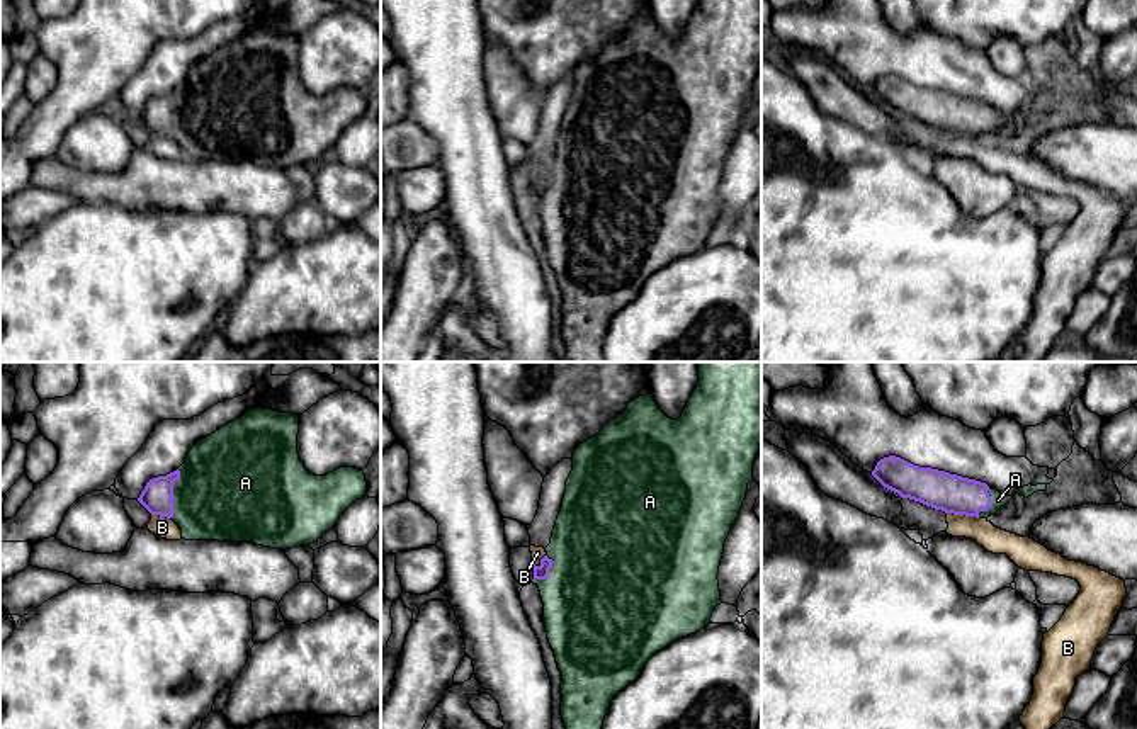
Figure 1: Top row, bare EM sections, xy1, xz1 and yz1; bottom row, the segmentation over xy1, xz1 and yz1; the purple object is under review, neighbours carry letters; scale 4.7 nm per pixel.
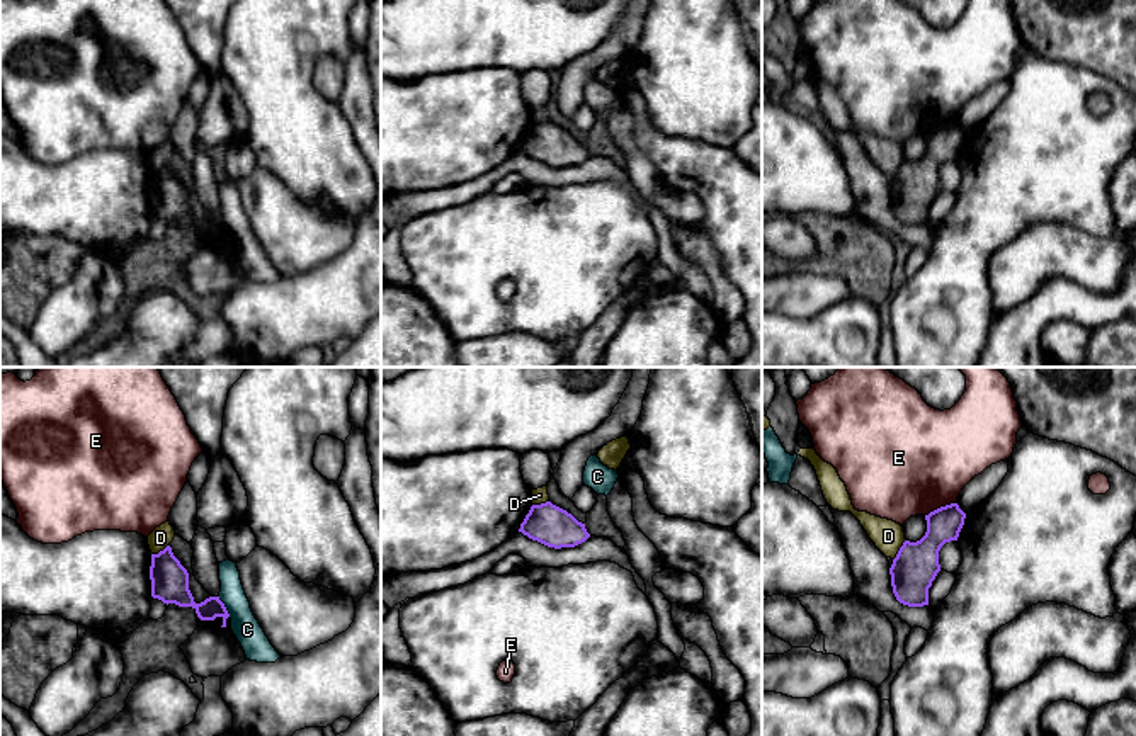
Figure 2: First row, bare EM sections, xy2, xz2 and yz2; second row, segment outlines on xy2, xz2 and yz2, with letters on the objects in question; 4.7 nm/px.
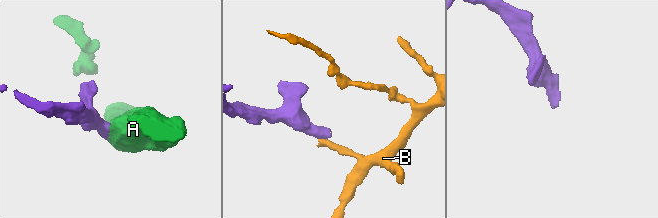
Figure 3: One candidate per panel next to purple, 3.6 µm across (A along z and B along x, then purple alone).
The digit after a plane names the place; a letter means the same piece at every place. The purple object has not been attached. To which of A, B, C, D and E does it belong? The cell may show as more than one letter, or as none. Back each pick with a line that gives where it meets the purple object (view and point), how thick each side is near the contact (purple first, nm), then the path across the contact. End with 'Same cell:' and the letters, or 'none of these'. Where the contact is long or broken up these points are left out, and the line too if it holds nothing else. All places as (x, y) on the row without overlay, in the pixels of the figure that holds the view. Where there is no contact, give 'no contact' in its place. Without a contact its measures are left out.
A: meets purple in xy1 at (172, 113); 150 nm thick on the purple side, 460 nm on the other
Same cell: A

○ ○ ○ ○

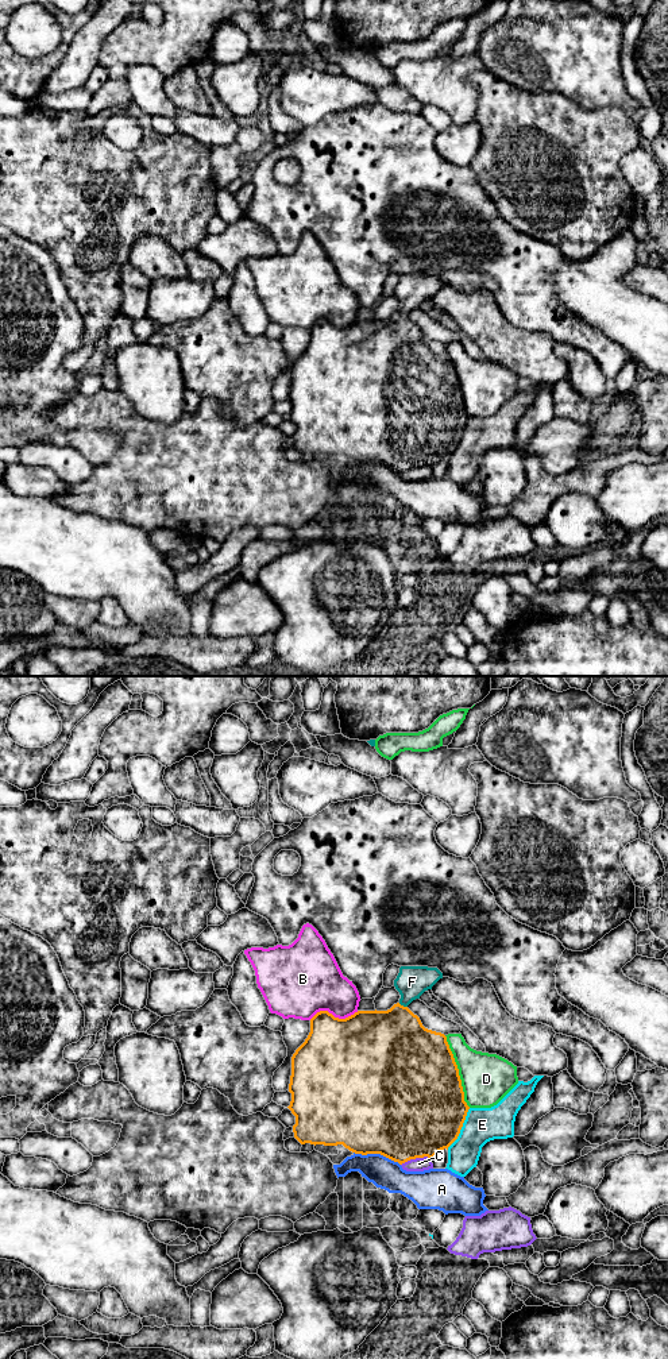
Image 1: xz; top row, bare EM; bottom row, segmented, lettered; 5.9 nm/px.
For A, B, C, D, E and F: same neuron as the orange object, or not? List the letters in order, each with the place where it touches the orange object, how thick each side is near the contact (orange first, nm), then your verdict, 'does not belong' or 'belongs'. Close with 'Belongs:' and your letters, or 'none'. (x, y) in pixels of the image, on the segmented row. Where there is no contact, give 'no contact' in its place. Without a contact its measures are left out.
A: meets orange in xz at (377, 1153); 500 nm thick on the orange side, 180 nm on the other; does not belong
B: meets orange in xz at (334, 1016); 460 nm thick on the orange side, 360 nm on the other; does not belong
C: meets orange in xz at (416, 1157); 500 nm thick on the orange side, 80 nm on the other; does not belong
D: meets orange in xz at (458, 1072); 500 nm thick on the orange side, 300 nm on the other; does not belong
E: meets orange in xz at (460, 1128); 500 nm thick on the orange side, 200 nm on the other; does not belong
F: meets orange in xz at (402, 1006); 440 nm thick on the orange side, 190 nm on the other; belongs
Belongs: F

○ ○ ○ ○

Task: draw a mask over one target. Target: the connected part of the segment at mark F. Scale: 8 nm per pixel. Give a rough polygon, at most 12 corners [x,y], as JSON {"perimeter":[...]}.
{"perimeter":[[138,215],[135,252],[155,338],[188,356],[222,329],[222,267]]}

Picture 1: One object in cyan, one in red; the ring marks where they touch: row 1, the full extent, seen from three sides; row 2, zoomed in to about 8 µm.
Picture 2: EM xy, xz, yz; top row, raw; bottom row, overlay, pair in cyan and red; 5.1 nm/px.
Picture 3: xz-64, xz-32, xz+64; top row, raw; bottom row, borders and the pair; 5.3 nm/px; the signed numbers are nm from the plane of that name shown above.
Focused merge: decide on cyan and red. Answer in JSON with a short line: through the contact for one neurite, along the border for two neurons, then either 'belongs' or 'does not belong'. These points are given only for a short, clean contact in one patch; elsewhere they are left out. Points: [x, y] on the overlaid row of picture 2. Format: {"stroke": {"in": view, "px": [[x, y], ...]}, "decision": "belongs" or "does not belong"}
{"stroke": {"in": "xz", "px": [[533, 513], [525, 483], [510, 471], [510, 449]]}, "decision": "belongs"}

○ ○ ○ ○

**TASK DESCRIPTION**
The required output is every line above from the one with "Task: draw a" down to the one with "Picture 3: xz-64, xz-32, xz+64;", restated word for word, ends included.

**ANSWER AREA**
Task: draw a mask over one target. Target: the connected part of the segment at mark F. Scale: 8 nm per pixel. Give a rough polygon, at most 12 corners [x,y], as JSON {"perimeter":[...]}.
{"perimeter":[[138,215],[135,252],[155,338],[188,356],[222,329],[222,267]]}

Picture 1: One object in cyan, one in red; the ring marks where they touch: row 1, the full extent, seen from three sides; row 2, zoomed in to about 8 µm.
Picture 2: EM xy, xz, yz; top row, raw; bottom row, overlay, pair in cyan and red; 5.1 nm/px.
Picture 3: xz-64, xz-32, xz+64; top row, raw; bottom row, borders and the pair; 5.3 nm/px; the signed numbers are nm from the plane of that name shown above.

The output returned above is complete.